§ Prompt
Retype every line from the start of the entries below down to the line with "ವಾರಿ ಎಂದರೆ ನಿರ್ದಿಷ್ಟ (ಧಾರ್ಮಿಕ) ಸ್ಥಳಕ್ಕೆ", both ends included; skip the pictures.

§ Available data
————

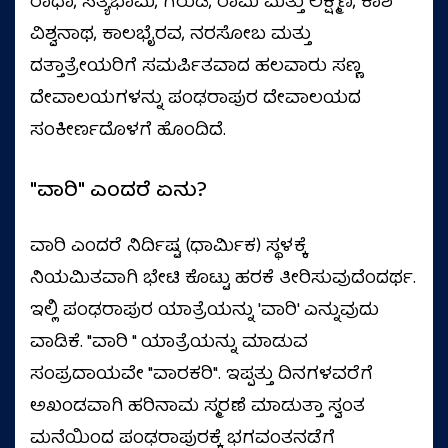
ರಾಧಾ, ಸತ್ಯಭಾಮ, ಗರುಡ, ರಾಮ ಮತ್ತು ಲಕ್ಷ್ಮಣ, ಕಾಶಿ
ವಿಶ್ವನಾಥ, ಕಾಲಭೈರವ, ನರಸೋಬ ಮತ್ತು
ದತ್ತಾತ್ರೇಯರಿಗೆ ಸಮರ್ಪಿತವಾದ ಹಲವಾರು ಸಣ್ಣ
ದೇವಾಲಯಗಳನ್ನು ಪಂಢರಾಪುರ ದೇವಾಲಯದ
ಸಂಕೀರ್ಣದೊಳಗೆ ಹೊಂದಿದೆ.
"ವಾರಿ" ಎಂದರೆ ಏನು?
ವಾರಿ ಎಂದರೆ ನಿರ್ದಿಷ್ಟ (ಧಾರ್ಮಿಕ) ಸ್ಥಳಕ್ಕೆ
ನಿಯಮಿತವಾಗಿ ಭೇಟಿ ಕೊಟ್ಟು ಹರಕೆ ತೀರಿಸುವುದೆಂದರ್ಥ.
ಇಲ್ಲಿ ಪಂಢರಾಪುರ ಯಾತ್ರೆಯನ್ನು 'ವಾರಿ' ಎನ್ನುವುದು
ವಾಡಿಕೆ. "ವಾರಿ " ಯಾತ್ರೆಯನ್ನು ಮಾಡುವ
ಸಂಪ್ರದಾಯವೇ "ವಾರಕರಿ". ಇಪ್ಪತ್ತು ದಿನಗಳವರೆಗೆ
ಅಖಂಡವಾಗಿ ಹರಿನಾಮ ಸ್ಮರಣೆ ಮಾಡುತ್ತಾ ಸ್ವಂತ
ಮನೆಯಿಂದ ಪಂಢರಾಪುರಕ್ಕೆ ಭಗವಂತನಡೆಗೆ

————

§ Task result
ರಾಧಾ, ಸತ್ಯಭಾಮ, ಗರುಡ, ರಾಮ ಮತ್ತು ಲಕ್ಷ್ಮಣ, ಕಾಶಿ
ವಿಶ್ವನಾಥ, ಕಾಲಭೈರವ, ನರಸೋಬ ಮತ್ತು
ದತ್ತಾತ್ರೇಯರಿಗೆ ಸಮರ್ಪಿತವಾದ ಹಲವಾರು ಸಣ್ಣ
ದೇವಾಲಯಗಳನ್ನು ಪಂಢರಾಪುರ ದೇವಾಲಯದ
ಸಂಕೀರ್ಣದೊಳಗೆ ಹೊಂದಿದೆ.
"ವಾರಿ" ಎಂದರೆ ಏನು?
ವಾರಿ ಎಂದರೆ ನಿರ್ದಿಷ್ಟ (ಧಾರ್ಮಿಕ) ಸ್ಥಳಕ್ಕೆ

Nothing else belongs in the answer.